Énormément de questions peuvent ici se poser. Une multitude d'interrogations et de questionnements sur ce qui fait acte à un moment donné. Le retour de manivelle, la perte du contrôle de soi, la dégénérescence mentale, la mise au ban (cf. les parents de Alex), être montré à l'index. En somme, ÊTRE COUPABLE DE.
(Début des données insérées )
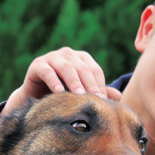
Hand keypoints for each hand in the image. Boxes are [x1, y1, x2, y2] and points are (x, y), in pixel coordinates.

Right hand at [4, 47, 121, 114]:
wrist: (35, 97)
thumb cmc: (62, 94)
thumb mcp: (81, 93)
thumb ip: (98, 92)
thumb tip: (119, 96)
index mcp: (81, 58)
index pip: (95, 70)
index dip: (100, 84)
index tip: (103, 100)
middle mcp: (68, 54)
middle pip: (82, 68)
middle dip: (90, 84)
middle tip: (95, 98)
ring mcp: (52, 57)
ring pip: (66, 67)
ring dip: (74, 81)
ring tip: (79, 95)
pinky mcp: (38, 64)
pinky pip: (47, 71)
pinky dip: (54, 81)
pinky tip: (59, 92)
"A Clockwork Orange" est extrêmement complexe dans son approche psychosociologique, pathologique et sociétale. Ce film l'est aussi du coté cinématographique, avec toutes les techniques employées, le jeu des acteurs, les scènes de huis clos étouffantes, pesantes et malfaisantes, les cadrages savamment choisis, ainsi que les différents genres qui y figurent (violence, sexe, crime, dystopie, satire sociale, etc, etc).
A l'instar des films de David Lynch, ce film nous invite à nous poser une kyrielle de questions sur ce que nous sommes dans la société. Nos actes, nos repentirs, nos peurs, nos angoisses et nos perceptions.
A Clockwork Orange est une œuvre unique. Une expérience fabuleuse non pas sur la violence primaire physique, mais sur l'insidieuse et sournoise violence cachée du talion. Celle du châtiment social.